The False Premises of the Ruling Against Johnson & Johnson

This week, an Oklahoma judge ruled that Johnson & Johnson should pay $572 million to “abate” a “public nuisance” the company created in that state by minimizing the hazards and overselling the benefits of prescription opioids. A few months ago, a North Dakota judge rejected a very similar claim against Purdue Pharma under a nearly identical “public nuisance” statute.

The difference between those two decisions partly reflects the difference between broad and narrow understandings of “public nuisance.” But the diametrically opposed rulings also pit a simple narrative of the “opioid crisis” with a clear set of villains against a more complicated story that’s closer to the truth.

Ruling against Johnson & Johnson on Monday, Cleveland County District Court Judge Thad Balkman claimed the “current stage of the Opioid Crisis … still primarily involves prescription opioids.” According to records collected by the U.S. Centers for Disease Control and Prevention, however, pain pills were involved in just 30% of opioid-related deaths in 2017. Most of those cases also involved other drugs, mainly heroin and illicit fentanyl or fentanyl analogs, which were implicated in three-quarters of opioid-related deaths.

Balkman likewise seems to have accepted at face value Oklahoma’s assertion that “opioids are highly addictive.” The evidence also contradicts that claim.

In 2015, according to the National Survey on Drug Use and Health, about 2% of Americans who took prescription opioids, including nonmedical users, qualified for a diagnosis of “opioid use disorder,” a broad category that is not limited to addiction.

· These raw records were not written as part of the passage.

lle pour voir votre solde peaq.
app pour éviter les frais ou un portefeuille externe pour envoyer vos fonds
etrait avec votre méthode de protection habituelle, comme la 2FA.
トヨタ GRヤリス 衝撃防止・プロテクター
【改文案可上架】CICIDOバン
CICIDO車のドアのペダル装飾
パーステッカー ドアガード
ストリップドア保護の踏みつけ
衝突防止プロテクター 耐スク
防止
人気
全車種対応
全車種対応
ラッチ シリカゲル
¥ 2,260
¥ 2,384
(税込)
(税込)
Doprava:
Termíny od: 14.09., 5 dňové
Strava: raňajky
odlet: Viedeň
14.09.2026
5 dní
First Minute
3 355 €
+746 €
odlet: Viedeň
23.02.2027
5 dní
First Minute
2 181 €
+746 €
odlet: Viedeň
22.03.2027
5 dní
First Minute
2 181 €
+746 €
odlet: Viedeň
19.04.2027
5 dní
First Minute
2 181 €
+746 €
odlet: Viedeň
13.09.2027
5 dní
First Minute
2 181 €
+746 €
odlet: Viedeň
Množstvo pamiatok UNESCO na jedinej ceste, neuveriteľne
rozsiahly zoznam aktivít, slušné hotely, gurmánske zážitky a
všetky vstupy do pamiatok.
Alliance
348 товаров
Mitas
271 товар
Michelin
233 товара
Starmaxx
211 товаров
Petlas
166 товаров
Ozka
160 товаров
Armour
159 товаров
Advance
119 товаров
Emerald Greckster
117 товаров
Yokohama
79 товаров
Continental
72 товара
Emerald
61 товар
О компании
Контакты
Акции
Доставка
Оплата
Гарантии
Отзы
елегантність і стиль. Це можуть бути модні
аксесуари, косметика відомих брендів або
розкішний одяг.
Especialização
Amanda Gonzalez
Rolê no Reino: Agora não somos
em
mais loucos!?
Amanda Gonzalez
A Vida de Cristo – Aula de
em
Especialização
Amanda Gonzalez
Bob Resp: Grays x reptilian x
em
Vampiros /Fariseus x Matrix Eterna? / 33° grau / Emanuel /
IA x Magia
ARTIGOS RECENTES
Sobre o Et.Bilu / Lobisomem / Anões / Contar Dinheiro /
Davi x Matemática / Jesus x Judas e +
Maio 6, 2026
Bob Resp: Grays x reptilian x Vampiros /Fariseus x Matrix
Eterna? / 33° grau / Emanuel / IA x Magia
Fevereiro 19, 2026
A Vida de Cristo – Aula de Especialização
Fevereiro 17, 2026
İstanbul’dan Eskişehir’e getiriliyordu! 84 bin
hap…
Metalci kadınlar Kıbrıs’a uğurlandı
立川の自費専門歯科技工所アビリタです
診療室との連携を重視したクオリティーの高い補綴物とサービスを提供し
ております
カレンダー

By comparison, about 9% of past-year drinkers had an “alcohol use disorder.”

A 2018 BMJ analysis of medical records found evidence of “opioid misuse” in 1% of patients who took pain pills after surgery. While studies find that misuse is more common among chronic pain patients, a 2016 New England Journal of Medicine article concluded that “rates of carefully diagnosed addiction” average less than 8%.

That study, which was co-authored by Nora Volkow, director of the National Institute on Drug Abuse, noted that “addiction occurs in only a small percentage of persons who are exposed to opioids — even among those with preexisting vulnerabilities.” Yet Balkman deemed such statements by Johnson & Johnson “false, misleading, and deceptive.”

The judge likewise faulted the company for suggesting that prescription analgesics pose a “low danger” when used for legitimate medical purposes. But according to a 2015 Pain Medicine study, the fatal overdose rate among North Carolina patients who received opioid prescriptions in 2010 was 0.02%.

Balkman also thought Johnson & Johnson was wrong to say opioids could be appropriate for treating chronic pain and wrong to suggest that undertreated patients might look like addicts as they desperately sought relief. Yet, as South Central Judicial District Judge James Hill pointed out when he dismissed North Dakota’s lawsuit against Purdue Pharma in May, the Food and Drug Administration has endorsed both of those propositions.

Balkman views the very idea that pain is undertreated as suspect in light of the dramatic increase in opioid prescriptions since the 1990s. But inadequate pain treatment can and does coincide with widespread misuse, and the problem has been aggravated in recent years by ham-handed efforts to reduce prescriptions, as the FDA, the CDC and the American Medical Association have recognized.

Judge Hill concluded that the link between pharmaceutical companies and opioid abuse asserted by North Dakota “depends on an extremely attenuated, multi-step, and remote causal chain.” It ignores the role of regulators who establish rules for opioid use, doctors who exercise independent medical judgment in deciding when and how to prescribe these drugs and people who choose to take pain pills for nonmedical purposes, the vast majority of whom are not bona fide pain patients.

Hill did not mention the life circumstances that make the psychoactive effects of opioids powerfully appealing to a small percentage of people who try them. Those are the real roots of the “opioid crisis,” and they cannot be remedied by litigation.

Jacob Sullum is a senior editor at Reason magazine.